#### [SUPPLIED DATA]
━━━━━━━━━━━━━━━━

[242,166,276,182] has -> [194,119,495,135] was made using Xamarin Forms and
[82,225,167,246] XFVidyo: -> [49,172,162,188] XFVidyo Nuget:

━━━━━━━━━━━━━━━━

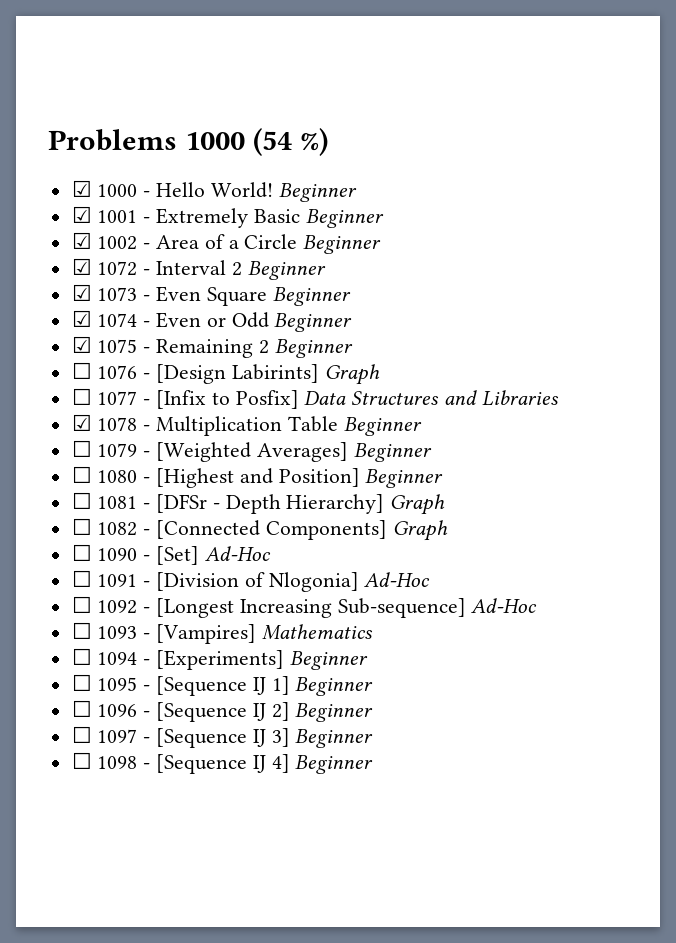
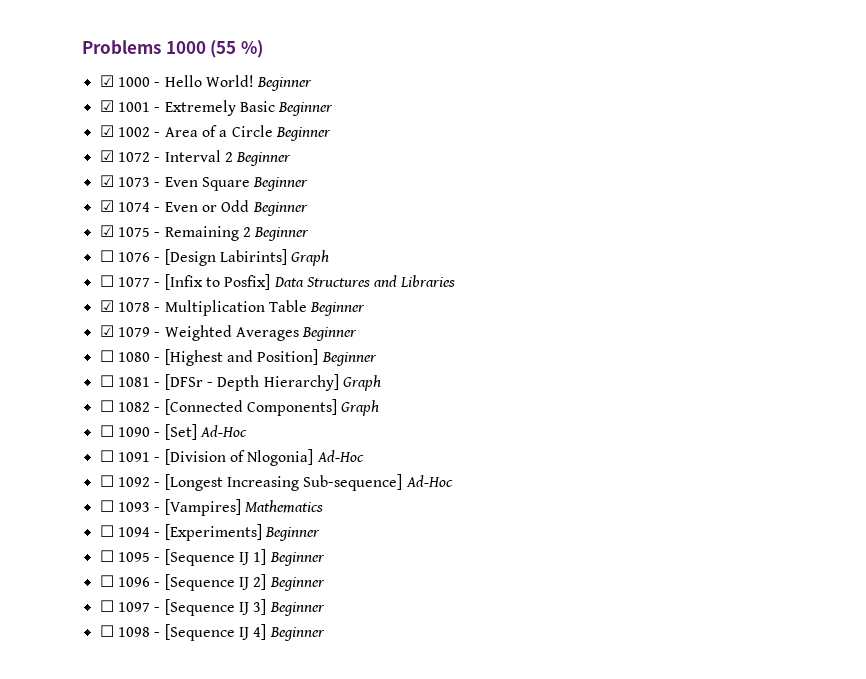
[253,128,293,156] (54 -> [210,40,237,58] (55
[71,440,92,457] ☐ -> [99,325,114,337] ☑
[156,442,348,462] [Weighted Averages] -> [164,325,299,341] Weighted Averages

━━━━━━━━━━━━━━━━

For this exercise, repeat exactly the lines of the data above from the one with "[253,128,293,156] (54 -> [210,40,237,58] (55" down to the one with "[156,442,348,462] [Weighted Averages]", both end lines included.

[253,128,293,156] (54 -> [210,40,237,58] (55
[71,440,92,457] ☐ -> [99,325,114,337] ☑
[156,442,348,462] [Weighted Averages] -> [164,325,299,341] Weighted Averages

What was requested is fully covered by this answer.